The four-year survival rate for those with metastatic and incurable disease was only 5.6% which contrasts with an Algerian study where a 5-year survival rate of 38.8% was observed [16]. The mean survival time was 8.89 ± 3.4 months among our patients with metastatic disease and contrasts with that of Guo et al. who reported the median overall survival times of 46.2 months among advanced-stage HER2-positive breast cancer patients [17]. This low overall survival rate in our setting may be attributed to many factors, including the lack of early screening programs, a higher proportion of advanced-stage cancer at the time of diagnosis, lack of access to trastuzumab, and delay in receiving care due to economic constraints.
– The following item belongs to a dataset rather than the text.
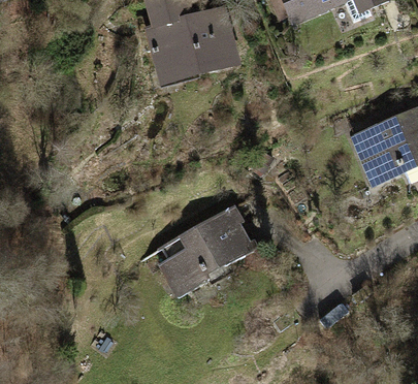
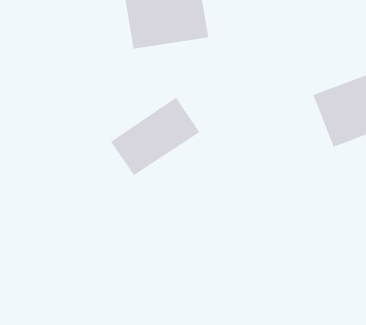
building: [153,212,248,295] -> [110,97,200,176]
Numerous studies have shown that the presence of comorbidities at the time of diagnosis impacts the survival rate among HER2-positive breast cancer patients [18]. Diabetes mellitus was the only comorbidity significantly impacting the mean survival times among early-stage patients in our cohort (log-rank p < 0.05). This may be due to diabetic complications potentially limiting the use of adjuvant chemotherapy and radiation [19].

5. Conclusion

The 4-year survival rate for both early-stage and advanced-stage HER2-positive breast cancer in our setting is suboptimal when compared to existing outcome data from health care systems where trastuzumab is more widely available. Although a number of factors likely influence this observation, the lack of access to effective HER2-directed therapies are likely a major contributor to these poor outcomes in addition to both the health care system and economic variables.